== Your task ==
Give the text lines of the records below as a JSON list of strings, one string per line and with blank lines omitted, and leave out the pictures.

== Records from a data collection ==
┄┄┄┄┄┄┄┄┄┄┄┄┄┄┄┄┄┄┄┄
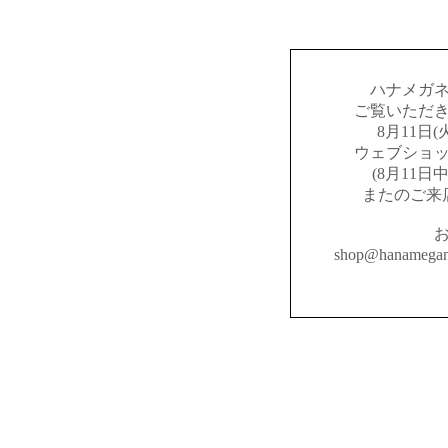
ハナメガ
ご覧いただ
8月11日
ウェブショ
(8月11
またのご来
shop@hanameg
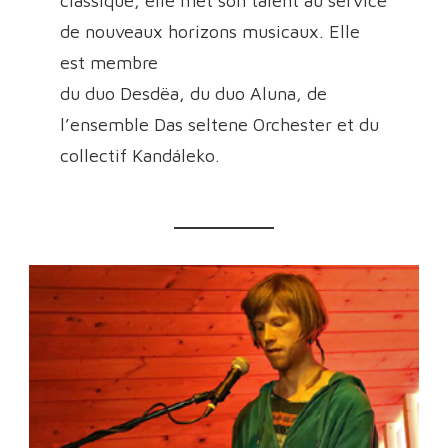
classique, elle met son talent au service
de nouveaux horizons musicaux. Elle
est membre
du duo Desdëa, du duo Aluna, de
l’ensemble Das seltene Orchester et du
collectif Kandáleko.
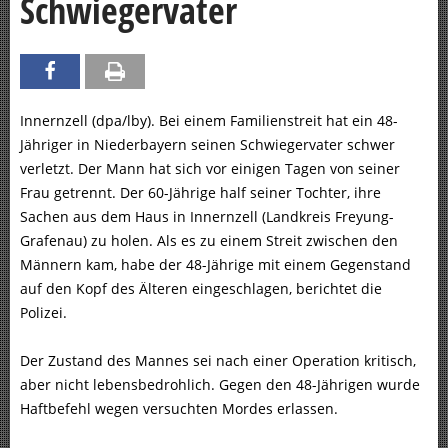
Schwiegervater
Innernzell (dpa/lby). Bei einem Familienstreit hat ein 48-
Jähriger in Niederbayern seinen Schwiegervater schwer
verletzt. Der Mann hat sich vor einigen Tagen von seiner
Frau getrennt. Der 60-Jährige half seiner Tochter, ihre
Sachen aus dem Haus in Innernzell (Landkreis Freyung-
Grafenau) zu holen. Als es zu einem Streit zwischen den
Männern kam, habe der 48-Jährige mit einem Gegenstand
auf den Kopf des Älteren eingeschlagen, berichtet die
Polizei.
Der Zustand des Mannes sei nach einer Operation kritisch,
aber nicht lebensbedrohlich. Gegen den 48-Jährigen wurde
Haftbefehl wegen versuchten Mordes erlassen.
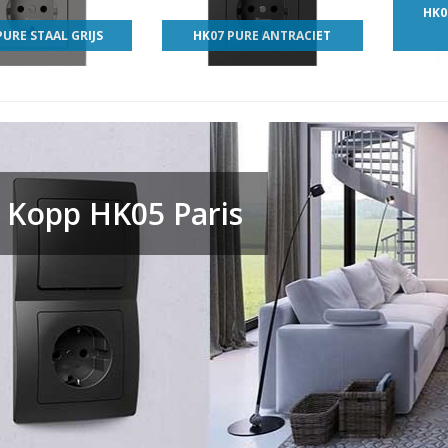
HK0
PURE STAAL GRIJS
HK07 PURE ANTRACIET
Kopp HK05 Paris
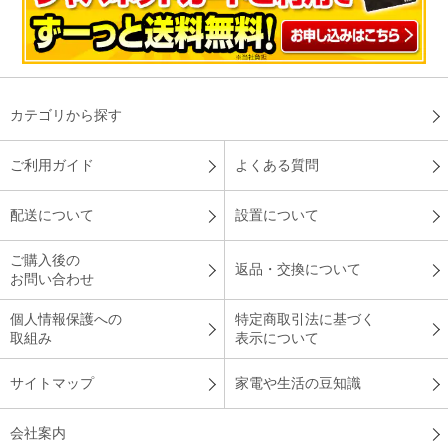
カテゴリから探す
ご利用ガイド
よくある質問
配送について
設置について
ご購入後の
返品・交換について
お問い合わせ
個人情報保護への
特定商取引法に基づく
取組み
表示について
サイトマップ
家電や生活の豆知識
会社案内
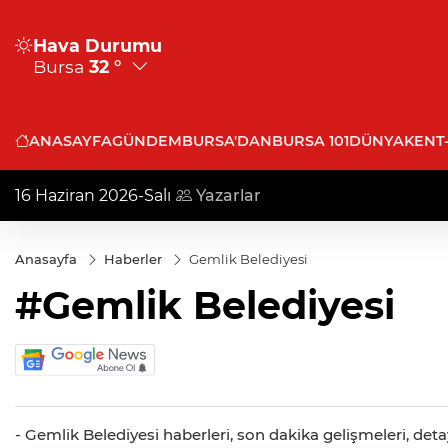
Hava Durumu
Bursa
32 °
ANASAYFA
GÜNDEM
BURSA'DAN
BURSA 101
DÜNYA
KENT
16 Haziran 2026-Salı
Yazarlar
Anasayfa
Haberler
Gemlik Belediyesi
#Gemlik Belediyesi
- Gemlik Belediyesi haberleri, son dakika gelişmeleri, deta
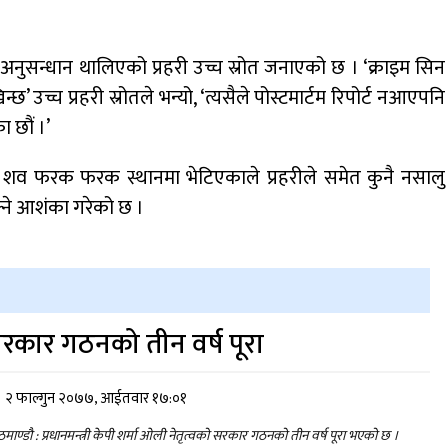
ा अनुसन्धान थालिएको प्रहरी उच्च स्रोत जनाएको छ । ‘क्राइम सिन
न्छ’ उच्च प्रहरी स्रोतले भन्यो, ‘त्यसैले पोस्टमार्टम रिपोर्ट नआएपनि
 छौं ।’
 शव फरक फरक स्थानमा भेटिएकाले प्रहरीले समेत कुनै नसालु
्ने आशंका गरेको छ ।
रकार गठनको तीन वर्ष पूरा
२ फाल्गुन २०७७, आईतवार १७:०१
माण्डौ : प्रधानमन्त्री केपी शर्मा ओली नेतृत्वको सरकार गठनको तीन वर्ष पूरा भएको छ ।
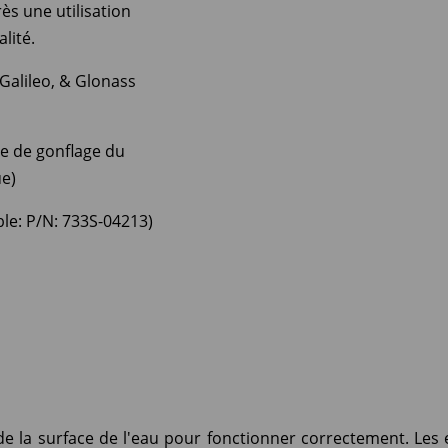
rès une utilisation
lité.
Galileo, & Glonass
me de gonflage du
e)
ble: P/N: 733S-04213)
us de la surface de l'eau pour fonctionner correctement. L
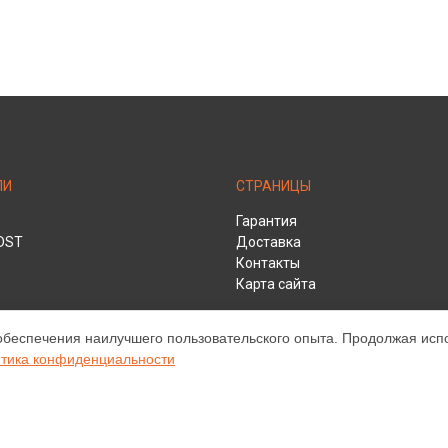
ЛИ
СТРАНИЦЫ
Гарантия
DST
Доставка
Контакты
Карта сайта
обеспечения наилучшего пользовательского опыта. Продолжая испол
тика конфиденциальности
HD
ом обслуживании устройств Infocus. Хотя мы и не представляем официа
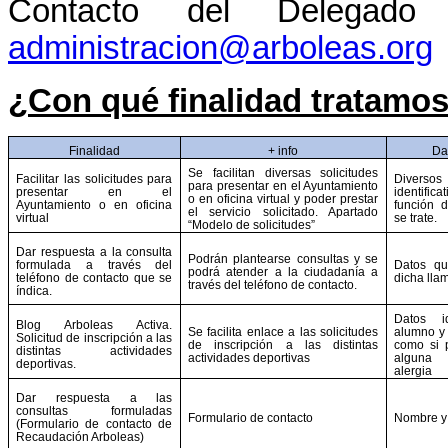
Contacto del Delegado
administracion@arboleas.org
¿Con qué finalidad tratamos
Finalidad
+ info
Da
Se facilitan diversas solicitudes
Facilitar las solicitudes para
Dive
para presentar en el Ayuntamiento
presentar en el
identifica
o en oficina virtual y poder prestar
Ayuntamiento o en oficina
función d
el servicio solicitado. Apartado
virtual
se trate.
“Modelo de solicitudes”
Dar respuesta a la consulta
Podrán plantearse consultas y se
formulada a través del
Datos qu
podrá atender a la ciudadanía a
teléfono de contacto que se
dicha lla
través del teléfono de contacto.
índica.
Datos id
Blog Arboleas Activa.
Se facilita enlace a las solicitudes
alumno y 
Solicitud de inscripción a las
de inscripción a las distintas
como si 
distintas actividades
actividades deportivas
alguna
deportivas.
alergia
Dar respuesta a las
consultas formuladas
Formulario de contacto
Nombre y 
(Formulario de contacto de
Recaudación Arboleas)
┄┄┄┄┄┄┄┄┄┄┄┄┄┄┄┄┄┄┄┄
== Solution to the exercise ==
[
  "ハナメガ",
  "ご覧いただ",
  "8月11日",
  "ウェブショ",
  "(8月11",
  "またのご来",
  "shop@hanameg",
  "classique, elle met son talent au service",
  "de nouveaux horizons musicaux. Elle",
  "est membre",
  "du duo Desdëa, du duo Aluna, de",
  "l’ensemble Das seltene Orchester et du",
  "collectif Kandáleko.",
  "Schwiegervater",
  "Innernzell (dpa/lby). Bei einem Familienstreit hat ein 48-",
  "Jähriger in Niederbayern seinen Schwiegervater schwer",
  "verletzt. Der Mann hat sich vor einigen Tagen von seiner",
  "Frau getrennt. Der 60-Jährige half seiner Tochter, ihre",
  "Sachen aus dem Haus in Innernzell (Landkreis Freyung-",
  "Grafenau) zu holen. Als es zu einem Streit zwischen den",
  "Männern kam, habe der 48-Jährige mit einem Gegenstand",
  "auf den Kopf des Älteren eingeschlagen, berichtet die",
  "Polizei.",
  "Der Zustand des Mannes sei nach einer Operation kritisch,",
  "aber nicht lebensbedrohlich. Gegen den 48-Jährigen wurde",
  "Haftbefehl wegen versuchten Mordes erlassen.",
  "HK0",
  "PURE STAAL GRIJS",
  "HK07 PURE ANTRACIET",
  "Kopp HK05 Paris",
  "カテゴリから探す",
  "ご利用ガイド",
  "よくある質問",
  "配送について",
  "設置について",
  "ご購入後の",
  "返品・交換について",
  "お問い合わせ",
  "個人情報保護への",
  "特定商取引法に基づく",
  "取組み",
  "表示について",
  "サイトマップ",
  "家電や生活の豆知識",
  "会社案内",
  "Hava Durumu",
  "Bursa",
  "32 °",
  "ANASAYFA",
  "GÜNDEM",
  "BURSA'DAN",
  "BURSA 101",
  "DÜNYA",
  "KENT",
  "16 Haziran 2026-Salı",
  "Yazarlar",
  "Anasayfa",
  "Haberler",
  "Gemlik Belediyesi",
  "#Gemlik Belediyesi",
  "- Gemlik Belediyesi haberleri, son dakika gelişmeleri, deta",
  "ा अनुसन्धान थालिएको प्रहरी उच्च स्रोत जनाएको छ । ‘क्राइम सिन",
  "न्छ’ उच्च प्रहरी स्रोतले भन्यो, ‘त्यसैले पोस्टमार्टम रिपोर्ट नआएपनि",
  " छौं ।’",
  " शव फरक फरक स्थानमा भेटिएकाले प्रहरीले समेत कुनै नसालु",
  "्ने आशंका गरेको छ ।",
  "रकार गठनको तीन वर्ष पूरा",
  "२ फाल्गुन २०७७, आईतवार १७:०१",
  "माण्डौ : प्रधानमन्त्री केपी शर्मा ओली नेतृत्वको सरकार गठनको तीन वर्ष पूरा भएको छ ।",
  "rès une utilisation",
  "lité.",
  "Galileo, & Glonass",
  "me de gonflage du",
  "e)",
  "ble: P/N: 733S-04213)",
  "us de la surface de l'eau pour fonctionner correctement. L",
  "ЛИ",
  "СТРАНИЦЫ",
  "Гарантия",
  "DST",
  "Доставка",
  "Контакты",
  "Карта сайта",
  "обеспечения наилучшего пользовательского опыта. Продолжая испол",
  "тика конфиденциальности",
  "HD",
  "ом обслуживании устройств Infocus. Хотя мы и не представляем официа",
  "Contacto del Delegado",
  "administracion@arboleas.org",
  "¿Con qué finalidad tratamos",
  "Finalidad",
  "+ info",
  "Da",
  "Se facilitan diversas solicitudes",
  "Facilitar las solicitudes para",
  "Dive",
  "para presentar en el Ayuntamiento",
  "presentar en el",
  "identifica",
  "o en oficina virtual y poder prestar",
  "Ayuntamiento o en oficina",
  "función d",
  "el servicio solicitado. Apartado",
  "virtual",
  "se trate.",
  "“Modelo de solicitudes”",
  "Dar respuesta a la consulta",
  "Podrán plantearse consultas y se",
  "formulada a través del",
  "Datos qu",
  "podrá atender a la ciudadanía a",
  "teléfono de contacto que se",
  "dicha lla",
  "través del teléfono de contacto.",
  "índica.",
  "Datos id",
  "Blog Arboleas Activa.",
  "Se facilita enlace a las solicitudes",
  "alumno y ",
  "Solicitud de inscripción a las",
  "de inscripción a las distintas",
  "como si ",
  "distintas actividades",
  "actividades deportivas",
  "alguna",
  "deportivas.",
  "alergia",
  "Dar respuesta a las",
  "consultas formuladas",
  "Formulario de contacto",
  "Nombre y ",
  "(Formulario de contacto de",
  "Recaudación Arboleas)"
]